Hitachi on Thursday froze construction of a nuclear power station in Wales due to financing difficulties, dealing a major blow to Britain’s energy strategy and leaving the Japanese firm with a huge bill.
Shelving the project at the Wylfa Newydd plant on Anglesey island off the Welsh coast will cost Hitachi 300 billion yen ($2.8 billion), it said in a statement.
Britain has put nuclear power at the heart of its low-carbon energy policy, in stark contrast to Europe’s biggest economy Germany which is phasing it out in the wake of Japan’s 2011 Fukushima nuclear disaster.
In addition to Hitachi’s announcement, its Japanese peer Toshiba last year pulled the plug on a nuclear power plant in northwest England.
Franco-Chinese project Hinkley Point C – Britain’s first new nuclear power station in a generation – is currently being built.
Hitachi launched the three trillion yen Wylfa Newydd project after acquiring British-based Horizon Nuclear Power in 2012.
The UK government had agreed to take a one-third equity stake in the project, alongside investment from Hitachi, Japanese government agencies and other strategic partners.
But fund-raising efforts fell short.
“Unfortunately, despite the best efforts of everyone involved, the parties have not been able to reach an agreement to the satisfaction of all concerned,” Hitachi said.
“As a result, Hitachi has decided to suspend the project at this time . . . as it is now clear that further time is needed to develop a financial structure” for it.

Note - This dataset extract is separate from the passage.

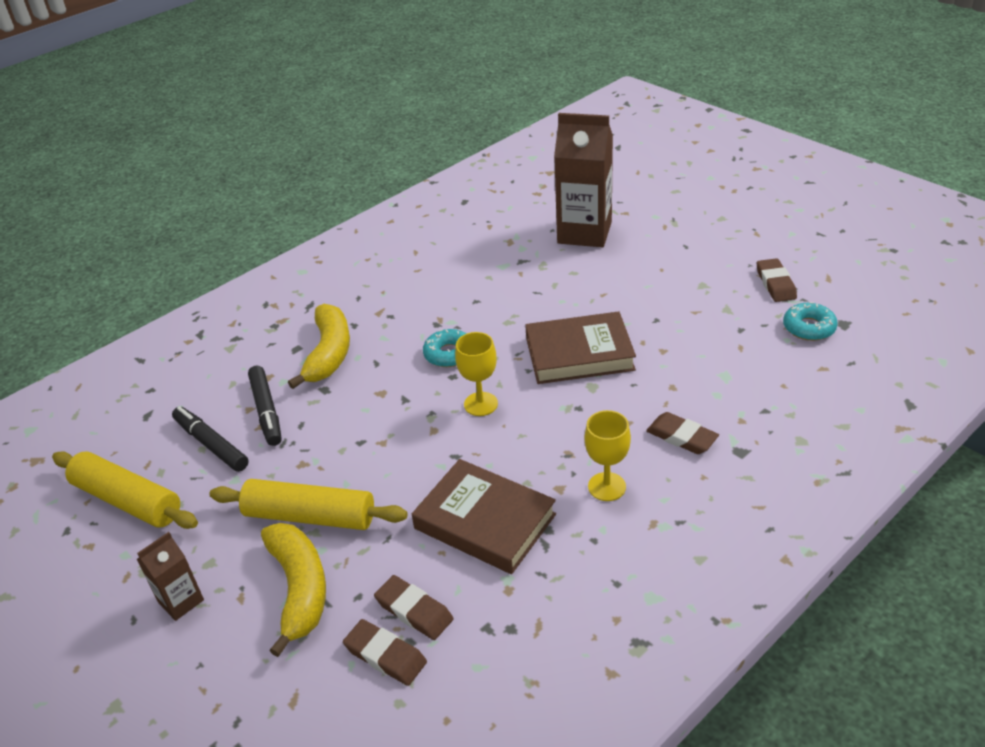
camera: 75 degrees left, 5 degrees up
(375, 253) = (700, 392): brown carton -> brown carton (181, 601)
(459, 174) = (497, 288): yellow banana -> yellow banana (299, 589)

Business and Energy Secretary Greg Clark said nuclear still had “an important role to play as part of a diverse energy mix” in Britain.
The unwelcome news for the UK comes as Prime Minister Theresa May reels from a parliamentary defeat over her Brexit deal but Hitachi CEO Toshiaki Higashihara told reporters that Britain’s looming EU departure had had “no bearing” on the decision.
Nevertheless, one analyst said Brexit would make it harder to attract long-term investment such as in nuclear plants.
Speaking to AFP ahead of the announcement, John Drzik, president of global risk and digital at US professional services giant Marsh, said “cross-border investors in infrastructure are looking for stability in the legal, regulatory and political climate”.
He added: “If you have more confidence in that, you’re more willing to invest. You have less confidence in that, you’re going to pull back. It’s going to be harder to attract foreign investors into an environment which is considered unstable.”
Hitachi’s decision also dents Japan Inc’s attempts to expand its nuclear businesses overseas after Fukushima effectively halted demand for new reactors in Japan.
A massive tsunami triggered by a 9.0-magnitude earthquake in March 2011 overwhelmed reactor cooling systems at the Fukushima Daiichi plant in northeastern Japan.
It caused reactor meltdowns, releasing radiation in the most dangerous nuclear disaster since Chernobyl in 1986.
The crisis spurred Japan to strengthen its safety regulations under a new Nuclear Regulation Authority watchdog.
The accident also prompted nuclear power companies overseas to review their projects, a move that increased safety costs.
Toshiba has also been on the ropes after being forced to sell off its troubled US nuclear energy firm Westinghouse, which racked up billions of dollars in losses before being placed under bankruptcy protection.
The setbacks have dealt a blow to Japanese Premier Shinzo Abe’s efforts to help Japan export infrastructure.
British anti-nuclear campaigners have long denounced London’s steadfast commitment to nuclear, urging it to focus instead on renewable sources like wind and solar.
“A clever move now would be for the government to accept that the nuclear bet didn’t pay off, stop holding back renewables and have an urgent rethink about the future of UK energy,” said Greenpeace UK chief scientist Doug Parr.